_Try it_
Copy out the records that follow, leaving every character as it is.

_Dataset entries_
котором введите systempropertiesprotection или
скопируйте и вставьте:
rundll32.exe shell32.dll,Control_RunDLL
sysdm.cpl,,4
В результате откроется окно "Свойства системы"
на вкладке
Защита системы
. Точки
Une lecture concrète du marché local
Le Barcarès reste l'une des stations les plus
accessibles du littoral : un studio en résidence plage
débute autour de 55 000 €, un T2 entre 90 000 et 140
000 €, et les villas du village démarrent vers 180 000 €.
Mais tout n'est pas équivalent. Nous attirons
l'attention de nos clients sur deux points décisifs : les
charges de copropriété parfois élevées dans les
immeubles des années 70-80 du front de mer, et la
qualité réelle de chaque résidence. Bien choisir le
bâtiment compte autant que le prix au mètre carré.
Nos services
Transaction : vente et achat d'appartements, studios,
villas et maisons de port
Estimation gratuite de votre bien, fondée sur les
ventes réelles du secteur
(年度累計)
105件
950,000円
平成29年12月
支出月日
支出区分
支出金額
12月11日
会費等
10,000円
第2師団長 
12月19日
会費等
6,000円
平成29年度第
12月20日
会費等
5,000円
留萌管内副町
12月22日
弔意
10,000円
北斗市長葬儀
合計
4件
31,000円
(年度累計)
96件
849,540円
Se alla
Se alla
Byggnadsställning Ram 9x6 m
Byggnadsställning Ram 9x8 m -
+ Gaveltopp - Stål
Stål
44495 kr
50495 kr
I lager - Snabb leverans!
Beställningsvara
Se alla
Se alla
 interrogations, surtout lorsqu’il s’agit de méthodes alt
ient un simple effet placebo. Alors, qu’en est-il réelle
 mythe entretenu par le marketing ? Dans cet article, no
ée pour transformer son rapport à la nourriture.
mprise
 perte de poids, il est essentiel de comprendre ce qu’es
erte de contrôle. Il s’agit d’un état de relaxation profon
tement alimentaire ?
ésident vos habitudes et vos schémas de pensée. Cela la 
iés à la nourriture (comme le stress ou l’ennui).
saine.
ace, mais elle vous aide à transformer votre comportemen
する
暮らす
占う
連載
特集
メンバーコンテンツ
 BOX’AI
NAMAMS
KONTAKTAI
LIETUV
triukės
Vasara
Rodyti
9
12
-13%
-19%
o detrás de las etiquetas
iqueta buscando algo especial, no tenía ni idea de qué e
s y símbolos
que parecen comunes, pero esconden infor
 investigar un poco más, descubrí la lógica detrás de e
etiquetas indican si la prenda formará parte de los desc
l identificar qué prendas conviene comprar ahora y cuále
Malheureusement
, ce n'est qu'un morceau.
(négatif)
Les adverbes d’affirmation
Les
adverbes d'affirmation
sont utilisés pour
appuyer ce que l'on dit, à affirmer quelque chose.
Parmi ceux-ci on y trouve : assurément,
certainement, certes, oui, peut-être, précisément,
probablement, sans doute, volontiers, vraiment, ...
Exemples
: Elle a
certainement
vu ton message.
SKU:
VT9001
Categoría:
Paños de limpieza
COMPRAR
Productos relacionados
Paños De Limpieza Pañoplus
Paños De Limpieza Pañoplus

_Answer box_
котором введите systempropertiesprotection или
скопируйте и вставьте:
rundll32.exe shell32.dll,Control_RunDLL
sysdm.cpl,,4
В результате откроется окно "Свойства системы"
на вкладке
Защита системы
. Точки
Une lecture concrète du marché local
Le Barcarès reste l'une des stations les plus
accessibles du littoral : un studio en résidence plage
débute autour de 55 000 €, un T2 entre 90 000 et 140
000 €, et les villas du village démarrent vers 180 000 €.
Mais tout n'est pas équivalent. Nous attirons
l'attention de nos clients sur deux points décisifs : les
charges de copropriété parfois élevées dans les
immeubles des années 70-80 du front de mer, et la
qualité réelle de chaque résidence. Bien choisir le
bâtiment compte autant que le prix au mètre carré.
Nos services
Transaction : vente et achat d'appartements, studios,
villas et maisons de port
Estimation gratuite de votre bien, fondée sur les
ventes réelles du secteur
(年度累計)
105件
950,000円
平成29年12月
支出月日
支出区分
支出金額
12月11日
会費等
10,000円
第2師団長 
12月19日
会費等
6,000円
平成29年度第
12月20日
会費等
5,000円
留萌管内副町
12月22日
弔意
10,000円
北斗市長葬儀
合計
4件
31,000円
(年度累計)
96件
849,540円
Se alla
Se alla
Byggnadsställning Ram 9x6 m
Byggnadsställning Ram 9x8 m -
+ Gaveltopp - Stål
Stål
44495 kr
50495 kr
I lager - Snabb leverans!
Beställningsvara
Se alla
Se alla
 interrogations, surtout lorsqu’il s’agit de méthodes alt
ient un simple effet placebo. Alors, qu’en est-il réelle
 mythe entretenu par le marketing ? Dans cet article, no
ée pour transformer son rapport à la nourriture.
mprise
 perte de poids, il est essentiel de comprendre ce qu’es
erte de contrôle. Il s’agit d’un état de relaxation profon
tement alimentaire ?
ésident vos habitudes et vos schémas de pensée. Cela la 
iés à la nourriture (comme le stress ou l’ennui).
saine.
ace, mais elle vous aide à transformer votre comportemen
する
暮らす
占う
連載
特集
メンバーコンテンツ
 BOX’AI
NAMAMS
KONTAKTAI
LIETUV
triukės
Vasara
Rodyti
9
12
-13%
-19%
o detrás de las etiquetas
iqueta buscando algo especial, no tenía ni idea de qué e
s y símbolos
que parecen comunes, pero esconden infor
 investigar un poco más, descubrí la lógica detrás de e
etiquetas indican si la prenda formará parte de los desc
l identificar qué prendas conviene comprar ahora y cuále
Malheureusement
, ce n'est qu'un morceau.
(négatif)
Les adverbes d’affirmation
Les
adverbes d'affirmation
sont utilisés pour
appuyer ce que l'on dit, à affirmer quelque chose.
Parmi ceux-ci on y trouve : assurément,
certainement, certes, oui, peut-être, précisément,
probablement, sans doute, volontiers, vraiment, ...
Exemples
: Elle a
certainement
vu ton message.
SKU:
VT9001
Categoría:
Paños de limpieza
COMPRAR
Productos relacionados
Paños De Limpieza Pañoplus
Paños De Limpieza Pañoplus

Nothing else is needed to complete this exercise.